By substituting eBootstrap for the traditional bootstrap method in the proposed classification model, the eBagging ensemble classifier improves the conventional bagging technique [45]. The critical distinction is that training sets are created by providing a higher probability of selection to difficult-to-classify instances that were misclassified by the prior learner. The boosting method (i.e., the AdaBoost algorithm) attempts to correctly distinguish the difficult-to-classify cases while ignoring the easy-to-classify examples. However, eBagging approach is twofold distinct from boosting. To begin, eBagging produces training sets from the initial dataset in parallel, while boosting is an iterative method. Second, eBagging does not allocate weight values to individual instances for the purpose of boosting. Other than that, eBagging copies all tough examples directly into all training sets.

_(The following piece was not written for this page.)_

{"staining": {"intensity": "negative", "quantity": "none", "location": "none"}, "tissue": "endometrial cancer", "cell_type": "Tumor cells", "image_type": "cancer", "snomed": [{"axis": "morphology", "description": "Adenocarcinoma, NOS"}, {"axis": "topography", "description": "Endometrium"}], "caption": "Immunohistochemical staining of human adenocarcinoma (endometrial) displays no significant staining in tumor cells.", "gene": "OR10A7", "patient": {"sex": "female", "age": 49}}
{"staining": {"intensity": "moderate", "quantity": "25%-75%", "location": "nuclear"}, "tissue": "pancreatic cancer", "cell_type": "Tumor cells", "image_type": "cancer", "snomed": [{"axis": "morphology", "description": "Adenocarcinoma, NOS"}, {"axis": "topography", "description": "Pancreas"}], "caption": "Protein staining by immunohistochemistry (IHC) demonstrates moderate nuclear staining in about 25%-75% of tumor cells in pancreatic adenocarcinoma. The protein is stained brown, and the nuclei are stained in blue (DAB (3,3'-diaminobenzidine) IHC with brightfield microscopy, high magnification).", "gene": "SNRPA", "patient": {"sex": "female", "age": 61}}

The eBagging classification is a four-step process [45]: (1) Pre-training: a prior classifier is applied to the initial dataset, dividing it into two parts: one containing correctly classified instances and the other containing incorrectly classified instances (incorrectly classified). (2) eBootstrapping: a technique for generating several training sets by explicitly moving misclassified instances and resampling with substitution from classified instances. As a result, each subset of data contains complicated instances. This step adds diversity to the dataset and enables the learning algorithm to work on difficult-to-classify cases, providing us with a fair starting point. (3) Training: Various subsets of the training patterns are used to train the base classifiers. (4) Combining (Aggregating): The base classifiers execute classification operations, and the final prediction is rendered using plurality voting on the ensemble subset outputs. If classifiers dispute, the voting process will be used to exclude the various classifiers’ incorrect mistakes [45–48]. Fig. 7 demonstrates the four steps of the eBagging algorithm and Fig. 8 illustrates some different smile categories.

images

Figure 7: eBagging framework [45]

images

Figure 8: Different smiles for a person

4 Experimental Results

The proposed facial expression recognition system is tested with benchmark datasets that includes Japanese Female Facial Expressions (JAFFE), Extended Cohn-Kanade (CK+), CK+48 Dataset [46]. JAFFE is a Japanese database containing 7 facial expressions with a 256 × 256-pixel resolution of 213 images. With 10,414 images with a resolution of 640 × 490 pixels, the CK+ database has 13 expressions. The CK+48 dataset has 7 facial expressions with a resolution of 48 × 48 pixels with 981 images. Features are extracted from ROIs using histogram and lips, teeth, and eyes areas which produce a 21-dimensional feature vector. Herein, 80 percent are selected for training and 20 percent are for testing for each dataset considered. The prototype classification methodology was developed in a modular manner and implemented and evaluated on a DellTM InspironTM N5110 Laptop device, manufactured by Dell computer Corporation in Texas. Intel(R) Core(TM) i5–2410 M processor running at 2.30 GHz, 4.00 GB of RAM, Windows 7 64–bit.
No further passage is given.